Working on a 50 gallon tank--Ive discussed it before, still no real set plan as for stocking though.

Tank parameters ; planted tank ( crypts, blyxa, anubia, dwarf swords ), soft acidic water ( one drop in hardness tester kits, 6.5-6.8 pH--these readings are from my current tanks ) black gravel and black sand, Fluval 405 canister filter, 84w T5 plant lamps, 78-80* water temp.

Inhabitants ; the only thing I KNOW for sure will be in there is a Rainbow Shark ( adult male-not super agressive at this point ) some Nerite snails, _maybe_ some Otos and approx 10 Julii Corydoras. I was thinking of putting a school of assorted versions of Tiger Barbs ( 10-15 of them? ) but not sure I want to deal with their agression issues. I had also considered Odessa Barbs, but they require cooler water. What I am looking for is a hardy schooling fish that will be happy in my water, be pretty to look at and wont be intimidated by my Rainbow Shark. So far, the Tiger Barb seems to be the only fish that really fits that description. I had pictured several standard Tigers, a couple of Albino Tigers and a few Green Tigers. I thought that would make a cool mix and still have them school together ( as much as Tigers will school anyway. )

Good bad and ugly about Tigers ? I know they are known to be agressive in smaller groups--I would hope that 10 or more of them would reduce that.

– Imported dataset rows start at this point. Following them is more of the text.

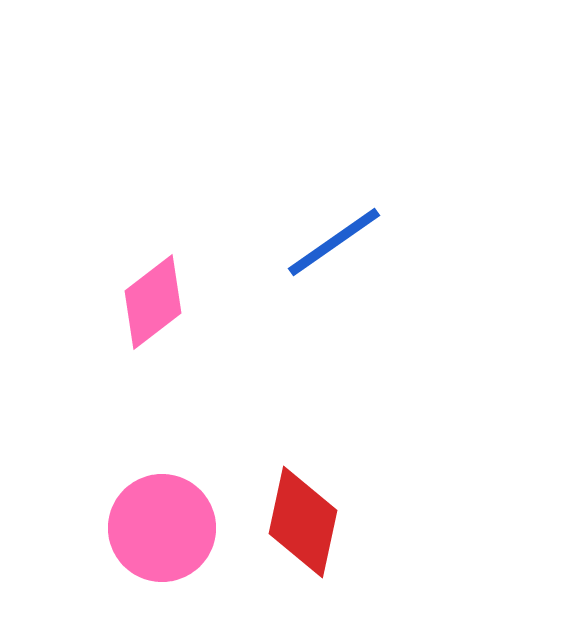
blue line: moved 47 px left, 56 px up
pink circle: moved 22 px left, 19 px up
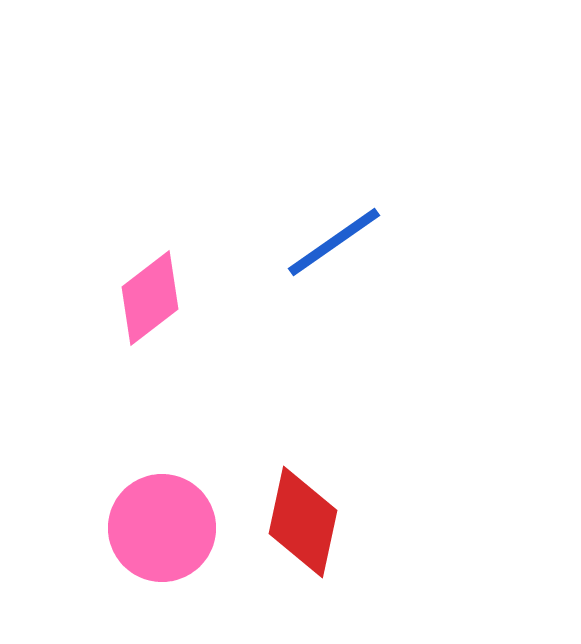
pink diamond: moved 3 px left, 4 px up
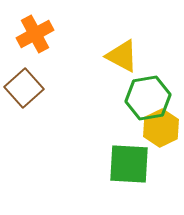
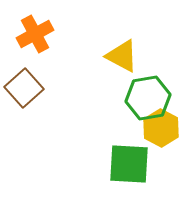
yellow hexagon: rotated 6 degrees counterclockwise
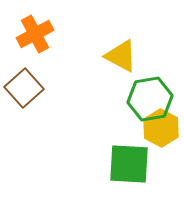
yellow triangle: moved 1 px left
green hexagon: moved 2 px right, 1 px down
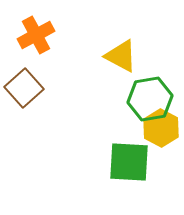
orange cross: moved 1 px right, 1 px down
green square: moved 2 px up
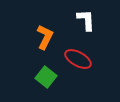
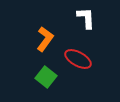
white L-shape: moved 2 px up
orange L-shape: moved 2 px down; rotated 10 degrees clockwise
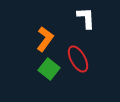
red ellipse: rotated 32 degrees clockwise
green square: moved 3 px right, 8 px up
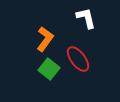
white L-shape: rotated 10 degrees counterclockwise
red ellipse: rotated 8 degrees counterclockwise
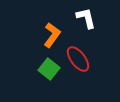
orange L-shape: moved 7 px right, 4 px up
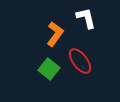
orange L-shape: moved 3 px right, 1 px up
red ellipse: moved 2 px right, 2 px down
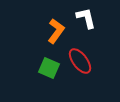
orange L-shape: moved 1 px right, 3 px up
green square: moved 1 px up; rotated 15 degrees counterclockwise
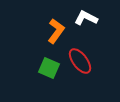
white L-shape: rotated 50 degrees counterclockwise
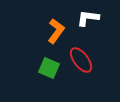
white L-shape: moved 2 px right; rotated 20 degrees counterclockwise
red ellipse: moved 1 px right, 1 px up
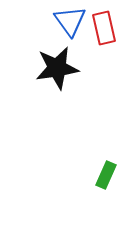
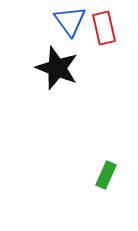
black star: rotated 30 degrees clockwise
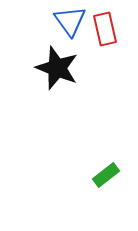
red rectangle: moved 1 px right, 1 px down
green rectangle: rotated 28 degrees clockwise
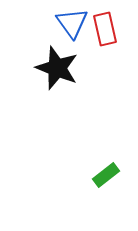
blue triangle: moved 2 px right, 2 px down
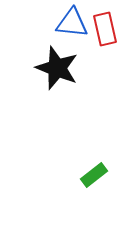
blue triangle: rotated 48 degrees counterclockwise
green rectangle: moved 12 px left
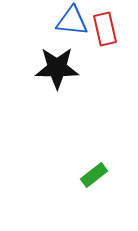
blue triangle: moved 2 px up
black star: rotated 21 degrees counterclockwise
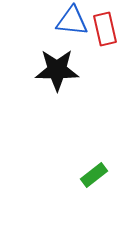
black star: moved 2 px down
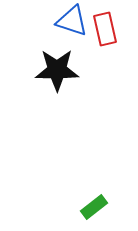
blue triangle: rotated 12 degrees clockwise
green rectangle: moved 32 px down
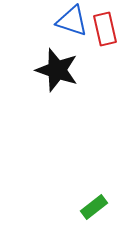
black star: rotated 18 degrees clockwise
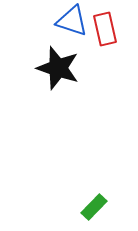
black star: moved 1 px right, 2 px up
green rectangle: rotated 8 degrees counterclockwise
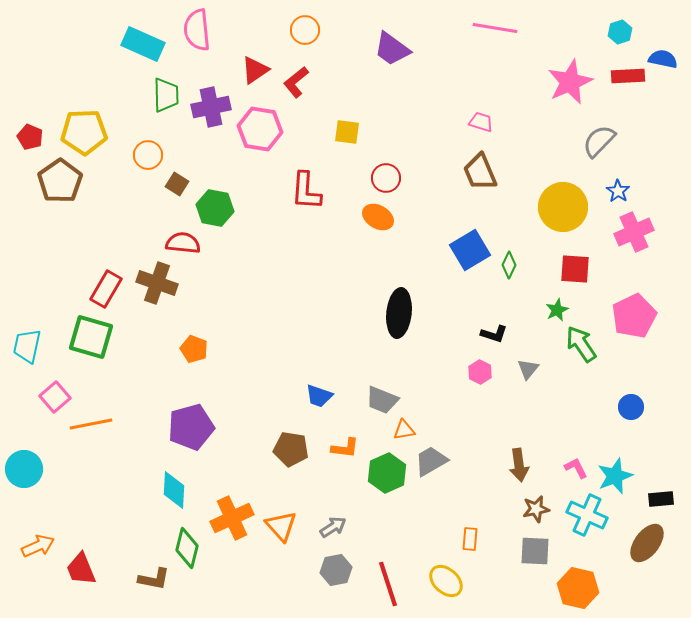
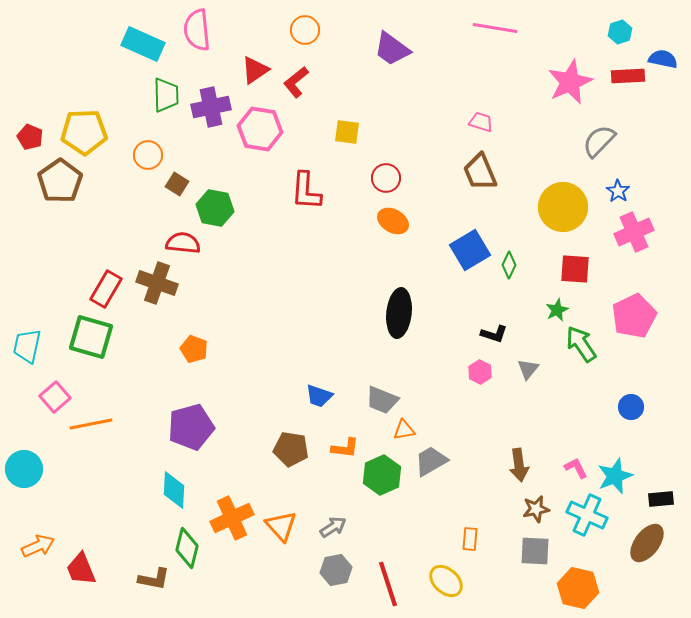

Any other facts I need to know about them that I may not know?

Any other suggestions for a fish school?

Thanks in advance.


----------



## Angel079 (Feb 14, 2007)

I know this is about stocking...but careful with these "plant lamps" actually plant florescent that are labeled as such at the pet store and not very ideal for plants; you'd want to have lights for them labeled as Daylight or Ultimate daylight, full spectrum, rated around 5-6500 kelvin. Pers on my 55g's I use 2x t8 usually 30 watts each; 84w may be a lil too high for plants (specially looking at your crypts there).

In my latest set up I added 9 Albino Tiger Barbs (pictures here http://www.tropicalfishkeeping.com/freshwater-fish-pictures-videos/new-gang-picture-heavy-35646/) alongside 2 Kissing Gourami and 6 Bronze Cory...no aggression issue there, thou the tank is heavy planted. 

Any other school fish I have considered here (same tank size, same water etc) were Kerri Tetra and/ or Emperor Tetra or Blue Rams.

Hope that helps ya.


----------